Brief –
Convert every line of the data below into a JSON list of strings, one string per line, and omit any blank lines.

Supplied records –
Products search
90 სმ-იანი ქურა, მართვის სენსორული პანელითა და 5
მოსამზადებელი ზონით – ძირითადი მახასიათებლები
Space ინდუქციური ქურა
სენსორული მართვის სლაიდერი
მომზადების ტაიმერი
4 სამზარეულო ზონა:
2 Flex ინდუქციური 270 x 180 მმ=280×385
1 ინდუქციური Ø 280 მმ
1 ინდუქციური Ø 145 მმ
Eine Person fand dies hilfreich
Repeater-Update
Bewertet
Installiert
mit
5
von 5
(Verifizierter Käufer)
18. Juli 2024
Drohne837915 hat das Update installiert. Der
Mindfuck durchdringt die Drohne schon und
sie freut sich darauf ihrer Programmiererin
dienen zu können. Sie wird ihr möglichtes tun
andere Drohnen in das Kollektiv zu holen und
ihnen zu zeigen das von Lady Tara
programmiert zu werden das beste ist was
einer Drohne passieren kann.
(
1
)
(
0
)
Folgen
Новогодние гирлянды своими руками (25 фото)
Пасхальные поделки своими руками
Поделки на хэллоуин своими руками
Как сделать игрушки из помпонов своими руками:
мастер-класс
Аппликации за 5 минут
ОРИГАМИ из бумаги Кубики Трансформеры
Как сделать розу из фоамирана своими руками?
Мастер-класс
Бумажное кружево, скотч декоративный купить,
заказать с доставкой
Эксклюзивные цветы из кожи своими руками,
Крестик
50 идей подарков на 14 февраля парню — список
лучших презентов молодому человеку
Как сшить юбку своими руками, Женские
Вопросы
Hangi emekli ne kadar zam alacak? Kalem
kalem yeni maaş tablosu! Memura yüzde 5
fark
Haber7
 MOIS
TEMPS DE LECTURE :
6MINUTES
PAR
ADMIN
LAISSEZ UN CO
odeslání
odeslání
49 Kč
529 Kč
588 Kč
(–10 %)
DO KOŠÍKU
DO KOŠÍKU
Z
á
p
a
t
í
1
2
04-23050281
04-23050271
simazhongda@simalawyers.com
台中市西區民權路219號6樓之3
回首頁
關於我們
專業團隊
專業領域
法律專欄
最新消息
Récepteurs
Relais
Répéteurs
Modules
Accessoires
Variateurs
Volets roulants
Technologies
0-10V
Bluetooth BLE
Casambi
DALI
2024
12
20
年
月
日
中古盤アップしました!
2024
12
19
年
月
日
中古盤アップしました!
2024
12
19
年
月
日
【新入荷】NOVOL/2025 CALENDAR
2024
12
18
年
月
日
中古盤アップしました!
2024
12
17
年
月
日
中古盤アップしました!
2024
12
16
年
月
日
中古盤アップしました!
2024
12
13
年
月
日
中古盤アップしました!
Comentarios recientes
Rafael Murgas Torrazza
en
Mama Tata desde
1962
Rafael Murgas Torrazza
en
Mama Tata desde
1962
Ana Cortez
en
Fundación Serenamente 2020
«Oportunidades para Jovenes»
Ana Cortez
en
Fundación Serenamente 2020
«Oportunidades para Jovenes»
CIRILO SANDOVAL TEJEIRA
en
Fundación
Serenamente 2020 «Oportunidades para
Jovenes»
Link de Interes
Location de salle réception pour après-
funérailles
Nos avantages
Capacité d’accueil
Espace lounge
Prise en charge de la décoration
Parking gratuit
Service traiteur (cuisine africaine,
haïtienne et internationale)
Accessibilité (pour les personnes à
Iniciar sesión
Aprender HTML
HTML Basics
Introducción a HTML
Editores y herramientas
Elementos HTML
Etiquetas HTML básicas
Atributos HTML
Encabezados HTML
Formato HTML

Result of this exercise –
[
  "Products search",
  "90 სმ-იანი ქურა, მართვის სენსორული პანელითა და 5",
  "მოსამზადებელი ზონით – ძირითადი მახასიათებლები",
  "Space ინდუქციური ქურა",
  "სენსორული მართვის სლაიდერი",
  "მომზადების ტაიმერი",
  "4 სამზარეულო ზონა:",
  "2 Flex ინდუქციური 270 x 180 მმ=280×385",
  "1 ინდუქციური Ø 280 მმ",
  "1 ინდუქციური Ø 145 მმ",
  "Eine Person fand dies hilfreich",
  "Repeater-Update",
  "Bewertet",
  "Installiert",
  "mit",
  "5",
  "von 5",
  "(Verifizierter Käufer)",
  "18. Juli 2024",
  "Drohne837915 hat das Update installiert. Der",
  "Mindfuck durchdringt die Drohne schon und",
  "sie freut sich darauf ihrer Programmiererin",
  "dienen zu können. Sie wird ihr möglichtes tun",
  "andere Drohnen in das Kollektiv zu holen und",
  "ihnen zu zeigen das von Lady Tara",
  "programmiert zu werden das beste ist was",
  "einer Drohne passieren kann.",
  "(",
  "1",
  ")",
  "(",
  "0",
  ")",
  "Folgen",
  "Новогодние гирлянды своими руками (25 фото)",
  "Пасхальные поделки своими руками",
  "Поделки на хэллоуин своими руками",
  "Как сделать игрушки из помпонов своими руками:",
  "мастер-класс",
  "Аппликации за 5 минут",
  "ОРИГАМИ из бумаги Кубики Трансформеры",
  "Как сделать розу из фоамирана своими руками?",
  "Мастер-класс",
  "Бумажное кружево, скотч декоративный купить,",
  "заказать с доставкой",
  "Эксклюзивные цветы из кожи своими руками,",
  "Крестик",
  "50 идей подарков на 14 февраля парню — список",
  "лучших презентов молодому человеку",
  "Как сшить юбку своими руками, Женские",
  "Вопросы",
  "Hangi emekli ne kadar zam alacak? Kalem",
  "kalem yeni maaş tablosu! Memura yüzde 5",
  "fark",
  "Haber7",
  " MOIS",
  "TEMPS DE LECTURE :",
  "6MINUTES",
  "PAR",
  "ADMIN",
  "LAISSEZ UN CO",
  "odeslání",
  "odeslání",
  "49 Kč",
  "529 Kč",
  "588 Kč",
  "(–10 %)",
  "DO KOŠÍKU",
  "DO KOŠÍKU",
  "Z",
  "á",
  "p",
  "a",
  "t",
  "í",
  "1",
  "2",
  "04-23050281",
  "04-23050271",
  "simazhongda@simalawyers.com",
  "台中市西區民權路219號6樓之3",
  "回首頁",
  "關於我們",
  "專業團隊",
  "專業領域",
  "法律專欄",
  "最新消息",
  "Récepteurs",
  "Relais",
  "Répéteurs",
  "Modules",
  "Accessoires",
  "Variateurs",
  "Volets roulants",
  "Technologies",
  "0-10V",
  "Bluetooth BLE",
  "Casambi",
  "DALI",
  "2024",
  "12",
  "20",
  "年",
  "月",
  "日",
  "中古盤アップしました!",
  "2024",
  "12",
  "19",
  "年",
  "月",
  "日",
  "中古盤アップしました!",
  "2024",
  "12",
  "19",
  "年",
  "月",
  "日",
  "【新入荷】NOVOL/2025 CALENDAR",
  "2024",
  "12",
  "18",
  "年",
  "月",
  "日",
  "中古盤アップしました!",
  "2024",
  "12",
  "17",
  "年",
  "月",
  "日",
  "中古盤アップしました!",
  "2024",
  "12",
  "16",
  "年",
  "月",
  "日",
  "中古盤アップしました!",
  "2024",
  "12",
  "13",
  "年",
  "月",
  "日",
  "中古盤アップしました!",
  "Comentarios recientes",
  "Rafael Murgas Torrazza",
  "en",
  "Mama Tata desde",
  "1962",
  "Rafael Murgas Torrazza",
  "en",
  "Mama Tata desde",
  "1962",
  "Ana Cortez",
  "en",
  "Fundación Serenamente 2020",
  "«Oportunidades para Jovenes»",
  "Ana Cortez",
  "en",
  "Fundación Serenamente 2020",
  "«Oportunidades para Jovenes»",
  "CIRILO SANDOVAL TEJEIRA",
  "en",
  "Fundación",
  "Serenamente 2020 «Oportunidades para",
  "Jovenes»",
  "Link de Interes",
  "Location de salle réception pour après-",
  "funérailles",
  "Nos avantages",
  "Capacité d’accueil",
  "Espace lounge",
  "Prise en charge de la décoration",
  "Parking gratuit",
  "Service traiteur (cuisine africaine,",
  "haïtienne et internationale)",
  "Accessibilité (pour les personnes à",
  "Iniciar sesión",
  "Aprender HTML",
  "HTML Basics",
  "Introducción a HTML",
  "Editores y herramientas",
  "Elementos HTML",
  "Etiquetas HTML básicas",
  "Atributos HTML",
  "Encabezados HTML",
  "Formato HTML"
]